- **Records supplied**:
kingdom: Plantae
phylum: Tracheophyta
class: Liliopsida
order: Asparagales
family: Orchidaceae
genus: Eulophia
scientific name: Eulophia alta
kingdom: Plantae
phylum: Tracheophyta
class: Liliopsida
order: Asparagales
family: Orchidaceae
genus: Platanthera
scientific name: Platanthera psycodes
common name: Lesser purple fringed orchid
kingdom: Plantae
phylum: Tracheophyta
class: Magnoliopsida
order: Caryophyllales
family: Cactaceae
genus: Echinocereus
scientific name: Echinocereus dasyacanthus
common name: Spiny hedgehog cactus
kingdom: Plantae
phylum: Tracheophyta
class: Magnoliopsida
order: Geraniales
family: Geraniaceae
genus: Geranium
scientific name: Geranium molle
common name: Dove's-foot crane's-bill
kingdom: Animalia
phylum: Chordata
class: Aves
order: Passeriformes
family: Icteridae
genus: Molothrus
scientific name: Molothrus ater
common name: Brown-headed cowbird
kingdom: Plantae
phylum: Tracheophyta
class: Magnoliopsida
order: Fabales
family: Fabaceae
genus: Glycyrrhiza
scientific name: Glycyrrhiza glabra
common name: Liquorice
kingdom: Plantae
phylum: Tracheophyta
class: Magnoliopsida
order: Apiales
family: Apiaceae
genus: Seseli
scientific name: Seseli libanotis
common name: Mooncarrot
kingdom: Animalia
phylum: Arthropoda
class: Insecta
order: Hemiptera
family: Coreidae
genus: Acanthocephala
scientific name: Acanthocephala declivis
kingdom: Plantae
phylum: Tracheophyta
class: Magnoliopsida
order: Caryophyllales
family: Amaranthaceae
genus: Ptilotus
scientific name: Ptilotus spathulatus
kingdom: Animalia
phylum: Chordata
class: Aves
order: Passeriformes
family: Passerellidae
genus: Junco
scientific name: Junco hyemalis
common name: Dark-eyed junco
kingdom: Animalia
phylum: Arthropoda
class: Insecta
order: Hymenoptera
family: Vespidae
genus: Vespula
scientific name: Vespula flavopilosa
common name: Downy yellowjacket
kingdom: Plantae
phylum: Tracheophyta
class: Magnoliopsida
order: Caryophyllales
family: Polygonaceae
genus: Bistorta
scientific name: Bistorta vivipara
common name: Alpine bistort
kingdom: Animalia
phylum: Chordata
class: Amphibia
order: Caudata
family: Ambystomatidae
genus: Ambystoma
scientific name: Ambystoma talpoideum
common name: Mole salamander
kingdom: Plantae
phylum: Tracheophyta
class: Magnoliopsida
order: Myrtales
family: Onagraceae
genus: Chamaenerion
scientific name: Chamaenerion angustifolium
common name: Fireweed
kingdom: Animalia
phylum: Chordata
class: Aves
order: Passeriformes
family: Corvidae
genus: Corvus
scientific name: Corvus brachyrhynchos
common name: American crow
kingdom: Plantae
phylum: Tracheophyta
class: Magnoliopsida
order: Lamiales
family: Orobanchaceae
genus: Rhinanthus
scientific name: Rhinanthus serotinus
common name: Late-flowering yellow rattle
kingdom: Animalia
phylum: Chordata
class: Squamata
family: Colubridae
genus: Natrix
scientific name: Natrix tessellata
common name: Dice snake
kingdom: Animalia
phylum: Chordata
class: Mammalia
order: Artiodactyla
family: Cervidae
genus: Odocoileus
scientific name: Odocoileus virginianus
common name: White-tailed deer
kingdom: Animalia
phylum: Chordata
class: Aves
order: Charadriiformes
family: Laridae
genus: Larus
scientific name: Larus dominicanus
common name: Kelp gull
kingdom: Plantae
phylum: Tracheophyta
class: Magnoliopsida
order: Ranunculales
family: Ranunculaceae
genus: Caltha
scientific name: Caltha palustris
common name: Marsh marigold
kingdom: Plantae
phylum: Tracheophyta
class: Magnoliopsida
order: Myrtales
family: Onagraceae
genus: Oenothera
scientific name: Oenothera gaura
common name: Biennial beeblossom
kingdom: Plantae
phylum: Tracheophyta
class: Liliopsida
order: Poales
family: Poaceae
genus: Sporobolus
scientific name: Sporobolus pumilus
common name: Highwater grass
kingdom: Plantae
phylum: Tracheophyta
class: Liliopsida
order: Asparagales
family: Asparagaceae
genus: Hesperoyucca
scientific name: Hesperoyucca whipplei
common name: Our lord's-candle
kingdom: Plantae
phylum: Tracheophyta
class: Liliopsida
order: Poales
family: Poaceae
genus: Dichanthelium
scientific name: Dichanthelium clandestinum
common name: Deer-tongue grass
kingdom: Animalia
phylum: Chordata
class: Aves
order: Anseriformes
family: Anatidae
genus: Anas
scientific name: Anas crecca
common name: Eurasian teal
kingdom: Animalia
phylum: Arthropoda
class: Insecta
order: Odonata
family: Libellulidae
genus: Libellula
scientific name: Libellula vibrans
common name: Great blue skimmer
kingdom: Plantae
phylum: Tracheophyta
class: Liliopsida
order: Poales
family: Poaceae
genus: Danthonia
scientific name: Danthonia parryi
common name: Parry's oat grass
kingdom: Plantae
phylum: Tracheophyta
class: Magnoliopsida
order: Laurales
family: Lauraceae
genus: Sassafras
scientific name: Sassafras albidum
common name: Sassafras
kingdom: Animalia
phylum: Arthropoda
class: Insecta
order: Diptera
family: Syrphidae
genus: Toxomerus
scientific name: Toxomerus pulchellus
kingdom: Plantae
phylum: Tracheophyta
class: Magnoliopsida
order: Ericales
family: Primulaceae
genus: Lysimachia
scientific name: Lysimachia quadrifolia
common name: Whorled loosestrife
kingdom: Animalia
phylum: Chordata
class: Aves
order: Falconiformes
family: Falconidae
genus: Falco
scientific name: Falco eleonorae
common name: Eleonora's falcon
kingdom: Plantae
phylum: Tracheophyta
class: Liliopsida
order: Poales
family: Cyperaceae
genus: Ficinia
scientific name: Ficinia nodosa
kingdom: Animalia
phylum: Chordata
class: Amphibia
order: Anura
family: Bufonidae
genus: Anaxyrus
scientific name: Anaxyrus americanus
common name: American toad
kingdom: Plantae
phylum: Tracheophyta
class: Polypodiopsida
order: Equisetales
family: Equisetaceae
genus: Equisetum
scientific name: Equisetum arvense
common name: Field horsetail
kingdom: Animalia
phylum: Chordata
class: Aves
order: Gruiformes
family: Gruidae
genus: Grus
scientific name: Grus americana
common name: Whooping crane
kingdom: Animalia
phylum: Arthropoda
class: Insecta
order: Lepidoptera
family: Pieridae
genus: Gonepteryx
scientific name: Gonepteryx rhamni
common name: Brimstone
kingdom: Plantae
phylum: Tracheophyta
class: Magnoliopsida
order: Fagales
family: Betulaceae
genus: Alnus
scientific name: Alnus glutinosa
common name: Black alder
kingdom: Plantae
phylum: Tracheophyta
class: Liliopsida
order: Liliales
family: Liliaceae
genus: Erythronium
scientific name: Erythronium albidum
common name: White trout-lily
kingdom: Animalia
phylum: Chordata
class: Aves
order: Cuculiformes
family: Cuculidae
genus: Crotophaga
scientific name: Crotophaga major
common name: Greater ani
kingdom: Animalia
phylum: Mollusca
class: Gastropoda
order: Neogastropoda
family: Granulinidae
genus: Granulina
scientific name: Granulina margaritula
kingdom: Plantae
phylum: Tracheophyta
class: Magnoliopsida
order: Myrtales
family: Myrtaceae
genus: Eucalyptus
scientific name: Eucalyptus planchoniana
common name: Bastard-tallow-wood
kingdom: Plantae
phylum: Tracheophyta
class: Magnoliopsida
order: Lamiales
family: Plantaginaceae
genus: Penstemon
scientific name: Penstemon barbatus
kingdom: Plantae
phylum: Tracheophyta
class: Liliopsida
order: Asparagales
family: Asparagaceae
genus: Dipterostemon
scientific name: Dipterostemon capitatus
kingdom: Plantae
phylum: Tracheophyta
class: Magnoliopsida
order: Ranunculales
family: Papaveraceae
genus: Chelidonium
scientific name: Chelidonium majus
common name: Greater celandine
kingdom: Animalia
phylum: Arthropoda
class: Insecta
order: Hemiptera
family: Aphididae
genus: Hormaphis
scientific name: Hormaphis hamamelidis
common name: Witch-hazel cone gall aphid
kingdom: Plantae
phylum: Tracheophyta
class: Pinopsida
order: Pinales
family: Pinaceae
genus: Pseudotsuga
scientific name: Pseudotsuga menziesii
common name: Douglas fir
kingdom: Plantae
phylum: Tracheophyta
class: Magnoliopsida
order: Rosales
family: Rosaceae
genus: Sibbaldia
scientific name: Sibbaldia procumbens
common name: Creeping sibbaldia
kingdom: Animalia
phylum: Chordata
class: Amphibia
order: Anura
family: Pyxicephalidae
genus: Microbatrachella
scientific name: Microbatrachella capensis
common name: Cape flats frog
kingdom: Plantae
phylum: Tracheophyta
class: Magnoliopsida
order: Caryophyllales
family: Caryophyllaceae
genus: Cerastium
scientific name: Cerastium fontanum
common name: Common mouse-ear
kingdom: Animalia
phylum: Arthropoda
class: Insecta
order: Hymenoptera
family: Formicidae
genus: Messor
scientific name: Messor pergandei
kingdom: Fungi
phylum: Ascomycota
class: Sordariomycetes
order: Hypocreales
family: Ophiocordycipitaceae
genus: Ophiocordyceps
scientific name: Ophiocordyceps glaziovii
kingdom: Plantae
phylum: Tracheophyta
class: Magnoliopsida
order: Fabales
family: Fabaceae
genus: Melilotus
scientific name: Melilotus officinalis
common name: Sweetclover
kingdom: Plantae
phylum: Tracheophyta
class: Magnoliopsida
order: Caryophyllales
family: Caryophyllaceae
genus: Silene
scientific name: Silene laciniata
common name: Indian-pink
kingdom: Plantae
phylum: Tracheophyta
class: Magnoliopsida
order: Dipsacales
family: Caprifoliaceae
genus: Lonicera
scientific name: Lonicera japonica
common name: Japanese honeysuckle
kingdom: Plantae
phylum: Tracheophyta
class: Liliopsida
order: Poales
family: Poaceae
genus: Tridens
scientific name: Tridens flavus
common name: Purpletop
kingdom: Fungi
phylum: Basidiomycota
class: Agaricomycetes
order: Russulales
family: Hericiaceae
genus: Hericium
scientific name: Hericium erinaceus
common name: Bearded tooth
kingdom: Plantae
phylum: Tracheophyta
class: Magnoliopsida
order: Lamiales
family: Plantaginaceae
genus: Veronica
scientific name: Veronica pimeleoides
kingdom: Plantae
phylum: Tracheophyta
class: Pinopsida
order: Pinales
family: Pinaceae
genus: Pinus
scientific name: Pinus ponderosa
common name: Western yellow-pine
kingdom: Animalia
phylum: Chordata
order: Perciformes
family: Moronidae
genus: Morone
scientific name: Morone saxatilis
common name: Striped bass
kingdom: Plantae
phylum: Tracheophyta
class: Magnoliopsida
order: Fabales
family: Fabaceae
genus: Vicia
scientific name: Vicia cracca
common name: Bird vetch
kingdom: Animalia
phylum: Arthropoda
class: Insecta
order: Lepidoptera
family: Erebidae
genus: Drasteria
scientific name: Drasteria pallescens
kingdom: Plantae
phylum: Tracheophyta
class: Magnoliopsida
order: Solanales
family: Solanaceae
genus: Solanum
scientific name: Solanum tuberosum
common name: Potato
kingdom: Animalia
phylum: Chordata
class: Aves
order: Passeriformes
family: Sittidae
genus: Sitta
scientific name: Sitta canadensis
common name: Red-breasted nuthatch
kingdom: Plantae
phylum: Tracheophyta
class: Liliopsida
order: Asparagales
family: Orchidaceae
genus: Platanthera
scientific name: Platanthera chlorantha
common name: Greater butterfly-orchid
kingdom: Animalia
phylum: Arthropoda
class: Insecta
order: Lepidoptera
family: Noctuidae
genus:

- **Problem to work on**: Write out, as a numbered list, the lines of the material from the one containing "genus: Ptilotus" through the one containing "scientific name: Oenothera gaura", inclusive of both, skipping any blank lines.

- **Result**:
1. genus: Ptilotus
2. scientific name: Ptilotus spathulatus
3. kingdom: Animalia
4. phylum: Chordata
5. class: Aves
6. order: Passeriformes
7. family: Passerellidae
8. genus: Junco
9. scientific name: Junco hyemalis
10. common name: Dark-eyed junco
11. kingdom: Animalia
12. phylum: Arthropoda
13. class: Insecta
14. order: Hymenoptera
15. family: Vespidae
16. genus: Vespula
17. scientific name: Vespula flavopilosa
18. common name: Downy yellowjacket
19. kingdom: Plantae
20. phylum: Tracheophyta
21. class: Magnoliopsida
22. order: Caryophyllales
23. family: Polygonaceae
24. genus: Bistorta
25. scientific name: Bistorta vivipara
26. common name: Alpine bistort
27. kingdom: Animalia
28. phylum: Chordata
29. class: Amphibia
30. order: Caudata
31. family: Ambystomatidae
32. genus: Ambystoma
33. scientific name: Ambystoma talpoideum
34. common name: Mole salamander
35. kingdom: Plantae
36. phylum: Tracheophyta
37. class: Magnoliopsida
38. order: Myrtales
39. family: Onagraceae
40. genus: Chamaenerion
41. scientific name: Chamaenerion angustifolium
42. common name: Fireweed
43. kingdom: Animalia
44. phylum: Chordata
45. class: Aves
46. order: Passeriformes
47. family: Corvidae
48. genus: Corvus
49. scientific name: Corvus brachyrhynchos
50. common name: American crow
51. kingdom: Plantae
52. phylum: Tracheophyta
53. class: Magnoliopsida
54. order: Lamiales
55. family: Orobanchaceae
56. genus: Rhinanthus
57. scientific name: Rhinanthus serotinus
58. common name: Late-flowering yellow rattle
59. kingdom: Animalia
60. phylum: Chordata
61. class: Squamata
62. family: Colubridae
63. genus: Natrix
64. scientific name: Natrix tessellata
65. common name: Dice snake
66. kingdom: Animalia
67. phylum: Chordata
68. class: Mammalia
69. order: Artiodactyla
70. family: Cervidae
71. genus: Odocoileus
72. scientific name: Odocoileus virginianus
73. common name: White-tailed deer
74. kingdom: Animalia
75. phylum: Chordata
76. class: Aves
77. order: Charadriiformes
78. family: Laridae
79. genus: Larus
80. scientific name: Larus dominicanus
81. common name: Kelp gull
82. kingdom: Plantae
83. phylum: Tracheophyta
84. class: Magnoliopsida
85. order: Ranunculales
86. family: Ranunculaceae
87. genus: Caltha
88. scientific name: Caltha palustris
89. common name: Marsh marigold
90. kingdom: Plantae
91. phylum: Tracheophyta
92. class: Magnoliopsida
93. order: Myrtales
94. family: Onagraceae
95. genus: Oenothera
96. scientific name: Oenothera gaura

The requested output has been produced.